[TASK STATEMENT]
Rewrite the Arizona hunting thread below starting at "One nice thing" and ending at "the second picture?", swapping "shotgun" for "scattergun".

[TEXT SHOWN]

--------------------------------------------------

# Arizona Fun!!



## goosefreak (Aug 20, 2009)

How many of you were expecting to open this thread seeing a 130” Couse deer laying dead?

I took my girls for a little Sunday drive to look for deer when our trip was suddenly interrupted by some of Arizona’s finest! 

One nice thing about Arizona Quail is that when you jump a covey there will be 30-100 birds in Covey. This one started out as 30 and once I shot the other 70 started scattering so I spent 30 minutes cleaning house! I shot my limit of 15 but unfortunately I sent two of them sailing off wounded and I could never catch up to them and the other one I knocked down and searched high and low but I just couldn’t find him. Those buggers are camouflage once they hit the dirt. 

If you guys ever hunt deer in Arizona, make sure you bring a shotgun! Because this is some fine eating!


----------



## Critter (Mar 20, 2010)

Is that a top secrete quail call that you have there in your mouth on the second picture?

--------------------------------------------------

[INFORMATION SHOWN]
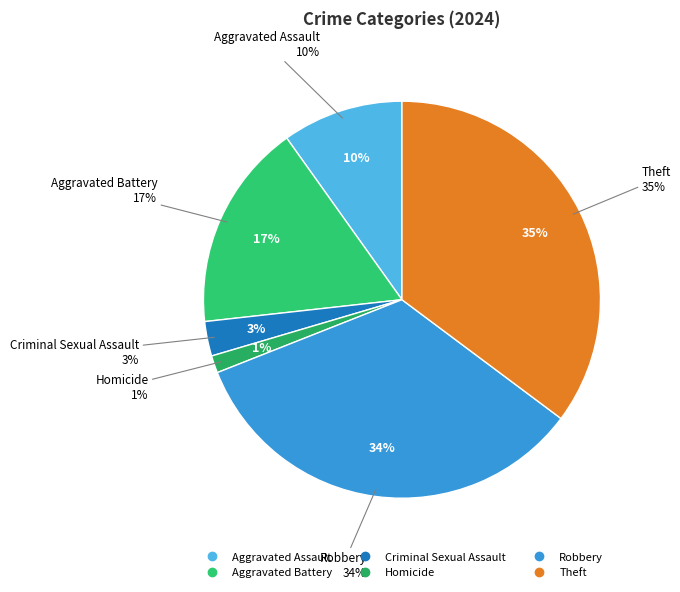

To the nearest percent, what percentage of the pie is Robbery?

34%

--------------------------------------------------

[RESULT OF THIS TASK]
One nice thing about Arizona Quail is that when you jump a covey there will be 30-100 birds in Covey. This one started out as 30 and once I shot the other 70 started scattering so I spent 30 minutes cleaning house! I shot my limit of 15 but unfortunately I sent two of them sailing off wounded and I could never catch up to them and the other one I knocked down and searched high and low but I just couldn’t find him. Those buggers are camouflage once they hit the dirt. 

If you guys ever hunt deer in Arizona, make sure you bring a scattergun! Because this is some fine eating!


----------



## Critter (Mar 20, 2010)

Is that a top secrete quail call that you have there in your mouth on the second picture?